When thinking of giving a gift, most people immediately consider writing a check, giving a gift card to a favorite restaurant, or ordering something online.

However, from a financial planning perspective, this is a very inefficient method of giving. Unfortunately, the method that gets you the biggest bang for your buck is usually the most complex, impersonal and inconvenient, as is often the case in financial planning.

Let’s take a look at a few ways to get a little more “bang for your buck” with a gift.

Consider what the alternatives to giving cash might be. It is pretty hard to think of ways to give a gift without using cash.

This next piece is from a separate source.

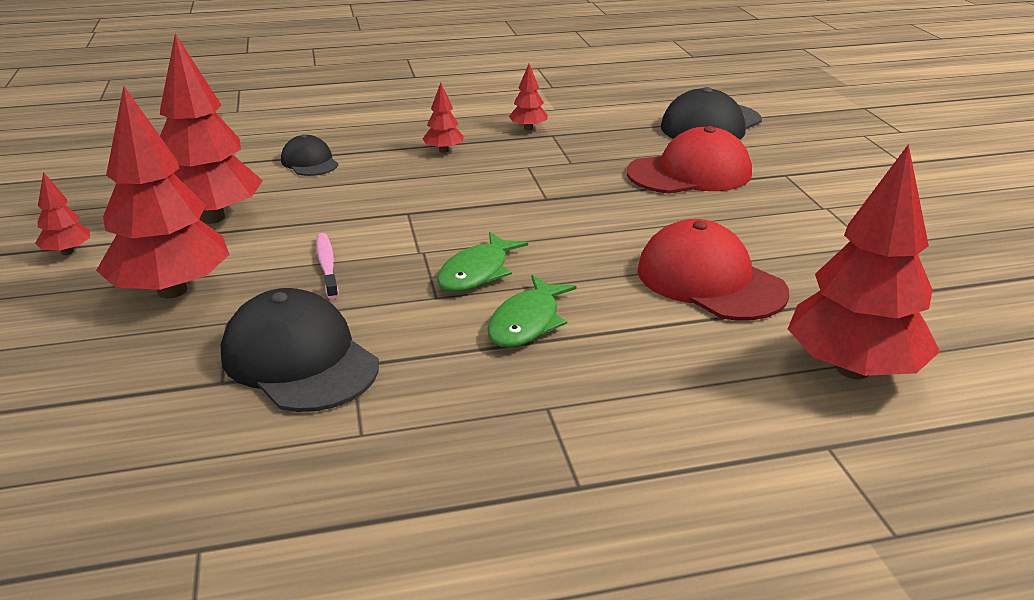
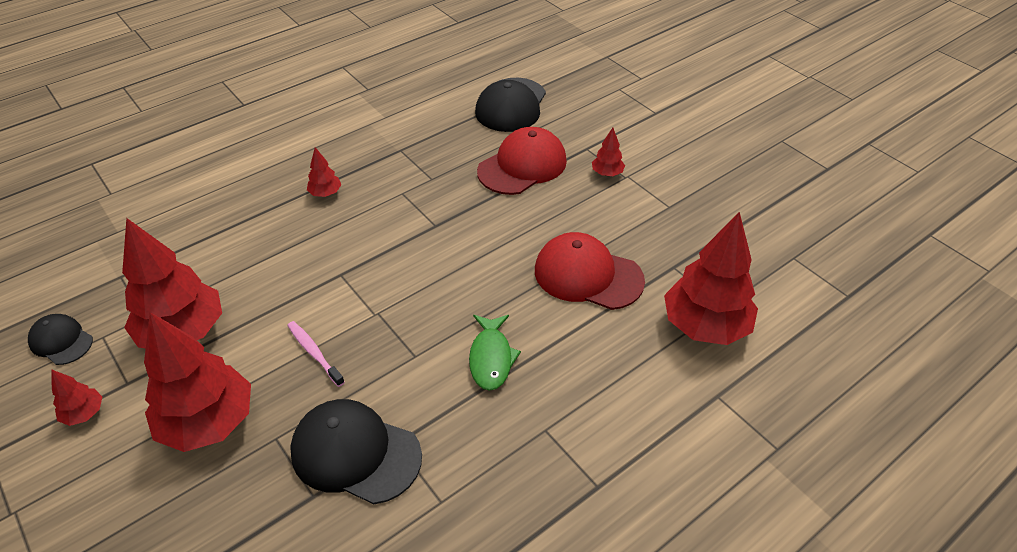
camera: 25 degrees left, 15 degrees up
black cap [281,135,338,176] -> black cap moved to [28,314,93,365]
green fish [437,232,528,292] -> none
red tree [509,64,548,130] -> red tree moved to [592,128,625,176]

One way to do so is to gift stock, preferably appreciated stock. It is very common for the individual giving (grantor) to be in a higher tax bracket than the individual receiving the gift (grantee). For this reason, the grantor is able to give more to the grantee because they don’t have to sell the stock, pay the taxes, then give the cash. To make the situation even better, the grantee may not even have to pay taxes when they sell the stock, if they are in the 0% to 15% tax bracket. This isn’t your traditional heart-warming gift from Grandmother, but the tax savings sure are heart-warming to me.

Another play on the same technique is to gift appreciated stock to young children in a custodial account. This allows either the grantor or a parent to act as a custodian over the account until the child reaches age 18 or 21, depending on state law. Appreciated stock can be directed into this account and sold over time with minimal tax consequences. However, you have to be aware of the “Kiddie Tax” for unearned income over $2,000 attributed to the child. Any amount over $2,000 is then taxed at the parents’ highest tax bracket! To extend this gifting strategy, cash produced by dividends and sales from this account can be transferred to a 529 savings plan in the name of the beneficiary. Just don’t forget to give the child something useful or fun at the same time.

Although these techniques are not as easy and straightforward as writing that check, there are some significant tax savings available for those who choose to use them. For individuals who are trying to play catch up on funding 529 plans or gifting to children or grandchildren, the annual gifting limit is $14,000 per year per person for 2014 and 2015.